#### [WORK REQUEST]
Locate the string "when" throughout the material and copy every line in which it occurs.

** Opening RECORDS FOR THE EXERCISE block **

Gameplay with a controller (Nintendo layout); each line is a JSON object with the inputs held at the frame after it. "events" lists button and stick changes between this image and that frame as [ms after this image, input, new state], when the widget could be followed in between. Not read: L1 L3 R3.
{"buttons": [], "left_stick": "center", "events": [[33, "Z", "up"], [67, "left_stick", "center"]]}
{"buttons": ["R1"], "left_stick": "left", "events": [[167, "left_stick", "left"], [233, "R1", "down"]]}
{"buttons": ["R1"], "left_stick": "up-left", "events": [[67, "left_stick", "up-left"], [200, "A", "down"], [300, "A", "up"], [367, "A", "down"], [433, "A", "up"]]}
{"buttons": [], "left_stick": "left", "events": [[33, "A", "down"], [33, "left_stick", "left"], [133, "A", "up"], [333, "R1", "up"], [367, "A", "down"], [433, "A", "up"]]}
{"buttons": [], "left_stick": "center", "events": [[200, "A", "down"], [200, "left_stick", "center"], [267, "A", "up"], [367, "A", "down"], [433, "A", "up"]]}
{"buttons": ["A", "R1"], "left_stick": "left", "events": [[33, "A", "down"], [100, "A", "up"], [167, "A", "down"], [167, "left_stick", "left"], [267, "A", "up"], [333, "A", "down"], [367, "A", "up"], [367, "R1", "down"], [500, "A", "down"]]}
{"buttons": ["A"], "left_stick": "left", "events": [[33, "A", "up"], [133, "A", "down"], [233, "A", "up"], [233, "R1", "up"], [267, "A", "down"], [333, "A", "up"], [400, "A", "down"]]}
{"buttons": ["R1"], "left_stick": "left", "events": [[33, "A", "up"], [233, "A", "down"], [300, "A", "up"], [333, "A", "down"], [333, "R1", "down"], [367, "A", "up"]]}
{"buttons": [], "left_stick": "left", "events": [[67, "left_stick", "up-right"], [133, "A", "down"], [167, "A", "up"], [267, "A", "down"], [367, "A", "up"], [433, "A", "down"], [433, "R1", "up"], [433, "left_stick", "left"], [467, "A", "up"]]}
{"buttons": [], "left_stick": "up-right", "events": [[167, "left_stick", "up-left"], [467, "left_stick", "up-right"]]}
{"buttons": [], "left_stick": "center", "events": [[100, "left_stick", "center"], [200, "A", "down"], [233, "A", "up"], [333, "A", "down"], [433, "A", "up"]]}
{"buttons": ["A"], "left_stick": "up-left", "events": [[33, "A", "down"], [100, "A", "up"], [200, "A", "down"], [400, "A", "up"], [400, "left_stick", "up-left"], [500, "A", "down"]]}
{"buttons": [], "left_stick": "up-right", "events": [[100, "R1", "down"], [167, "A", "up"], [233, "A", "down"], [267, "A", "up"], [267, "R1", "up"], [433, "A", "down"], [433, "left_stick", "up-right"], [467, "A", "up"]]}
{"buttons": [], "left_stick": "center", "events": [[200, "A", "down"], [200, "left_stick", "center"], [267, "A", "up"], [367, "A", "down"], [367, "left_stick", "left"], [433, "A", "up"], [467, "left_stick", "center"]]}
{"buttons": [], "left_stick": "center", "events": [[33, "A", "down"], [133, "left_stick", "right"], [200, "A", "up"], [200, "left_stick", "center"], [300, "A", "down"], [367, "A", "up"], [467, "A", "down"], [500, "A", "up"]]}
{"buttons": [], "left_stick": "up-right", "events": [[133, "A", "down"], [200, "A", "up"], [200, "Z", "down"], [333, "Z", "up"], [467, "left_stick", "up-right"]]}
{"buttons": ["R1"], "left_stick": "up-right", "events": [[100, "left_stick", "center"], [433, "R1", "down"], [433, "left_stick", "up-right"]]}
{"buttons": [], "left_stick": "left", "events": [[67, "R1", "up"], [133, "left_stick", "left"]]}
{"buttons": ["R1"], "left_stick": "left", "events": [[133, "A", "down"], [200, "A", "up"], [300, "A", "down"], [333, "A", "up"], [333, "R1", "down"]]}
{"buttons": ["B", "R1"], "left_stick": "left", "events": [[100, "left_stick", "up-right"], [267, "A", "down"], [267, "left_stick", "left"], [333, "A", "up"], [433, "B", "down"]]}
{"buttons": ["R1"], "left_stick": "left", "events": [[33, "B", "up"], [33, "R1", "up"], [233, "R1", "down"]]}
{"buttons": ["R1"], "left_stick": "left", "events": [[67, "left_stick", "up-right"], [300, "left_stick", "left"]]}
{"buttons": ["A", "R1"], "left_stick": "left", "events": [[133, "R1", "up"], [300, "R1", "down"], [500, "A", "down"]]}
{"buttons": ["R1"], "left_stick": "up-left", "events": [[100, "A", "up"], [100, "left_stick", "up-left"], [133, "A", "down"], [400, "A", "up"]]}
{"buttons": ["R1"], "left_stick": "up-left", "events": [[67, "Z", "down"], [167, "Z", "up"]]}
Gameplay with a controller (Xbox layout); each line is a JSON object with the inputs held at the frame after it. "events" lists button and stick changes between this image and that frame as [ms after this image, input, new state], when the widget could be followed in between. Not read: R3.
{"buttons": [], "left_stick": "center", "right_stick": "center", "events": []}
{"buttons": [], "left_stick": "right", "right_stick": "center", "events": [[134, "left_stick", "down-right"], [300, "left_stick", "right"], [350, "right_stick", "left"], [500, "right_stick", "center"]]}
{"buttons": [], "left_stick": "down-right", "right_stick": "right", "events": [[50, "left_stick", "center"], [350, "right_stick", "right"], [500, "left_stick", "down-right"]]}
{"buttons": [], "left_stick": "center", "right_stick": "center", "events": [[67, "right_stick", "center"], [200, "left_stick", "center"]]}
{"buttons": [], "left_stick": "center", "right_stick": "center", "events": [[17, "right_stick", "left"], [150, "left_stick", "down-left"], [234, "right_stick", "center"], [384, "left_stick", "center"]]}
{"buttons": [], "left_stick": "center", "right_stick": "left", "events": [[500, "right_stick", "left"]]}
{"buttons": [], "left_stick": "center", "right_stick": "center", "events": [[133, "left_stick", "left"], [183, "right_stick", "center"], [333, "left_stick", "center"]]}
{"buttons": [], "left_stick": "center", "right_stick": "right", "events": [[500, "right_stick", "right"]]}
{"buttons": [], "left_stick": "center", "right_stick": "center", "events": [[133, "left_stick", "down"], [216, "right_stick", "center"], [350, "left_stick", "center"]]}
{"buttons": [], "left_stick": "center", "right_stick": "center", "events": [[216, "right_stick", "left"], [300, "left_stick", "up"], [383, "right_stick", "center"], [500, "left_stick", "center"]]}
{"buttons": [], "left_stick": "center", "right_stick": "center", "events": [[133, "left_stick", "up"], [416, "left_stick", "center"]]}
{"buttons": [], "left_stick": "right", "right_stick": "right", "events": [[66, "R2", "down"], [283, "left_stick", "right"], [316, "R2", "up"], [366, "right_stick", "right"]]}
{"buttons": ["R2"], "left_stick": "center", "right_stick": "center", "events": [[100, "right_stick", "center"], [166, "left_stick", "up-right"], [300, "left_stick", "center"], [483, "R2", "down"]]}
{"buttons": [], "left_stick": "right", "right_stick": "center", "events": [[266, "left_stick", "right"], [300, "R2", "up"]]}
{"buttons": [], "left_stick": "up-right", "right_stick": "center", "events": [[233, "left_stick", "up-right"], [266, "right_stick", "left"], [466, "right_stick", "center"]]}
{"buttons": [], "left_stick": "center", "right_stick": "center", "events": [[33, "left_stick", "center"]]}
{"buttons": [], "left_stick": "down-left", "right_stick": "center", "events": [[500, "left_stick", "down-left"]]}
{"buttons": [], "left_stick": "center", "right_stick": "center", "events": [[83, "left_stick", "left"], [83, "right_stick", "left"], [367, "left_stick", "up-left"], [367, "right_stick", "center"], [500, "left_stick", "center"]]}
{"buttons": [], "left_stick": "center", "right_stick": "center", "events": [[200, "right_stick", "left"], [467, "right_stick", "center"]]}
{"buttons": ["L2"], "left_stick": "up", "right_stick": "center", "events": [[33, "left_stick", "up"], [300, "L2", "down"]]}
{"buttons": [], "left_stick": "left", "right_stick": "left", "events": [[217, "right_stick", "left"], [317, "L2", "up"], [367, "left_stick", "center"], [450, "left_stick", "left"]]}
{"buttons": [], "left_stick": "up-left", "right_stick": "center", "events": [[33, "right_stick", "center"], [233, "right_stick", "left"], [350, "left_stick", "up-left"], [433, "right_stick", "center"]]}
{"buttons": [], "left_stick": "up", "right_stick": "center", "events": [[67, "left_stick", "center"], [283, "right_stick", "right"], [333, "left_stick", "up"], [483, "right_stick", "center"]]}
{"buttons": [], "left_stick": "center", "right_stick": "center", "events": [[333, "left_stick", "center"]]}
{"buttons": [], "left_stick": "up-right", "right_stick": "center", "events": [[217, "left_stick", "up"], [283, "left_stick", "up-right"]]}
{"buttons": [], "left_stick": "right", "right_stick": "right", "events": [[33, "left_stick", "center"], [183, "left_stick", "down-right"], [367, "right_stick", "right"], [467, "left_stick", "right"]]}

** Closing RECORDS FOR THE EXERCISE block **

#### [RESPONSE AREA]
Gameplay with a controller (Nintendo layout); each line is a JSON object with the inputs held at the frame after it. "events" lists button and stick changes between this image and that frame as [ms after this image, input, new state], when the widget could be followed in between. Not read: L1 L3 R3.
Gameplay with a controller (Xbox layout); each line is a JSON object with the inputs held at the frame after it. "events" lists button and stick changes between this image and that frame as [ms after this image, input, new state], when the widget could be followed in between. Not read: R3.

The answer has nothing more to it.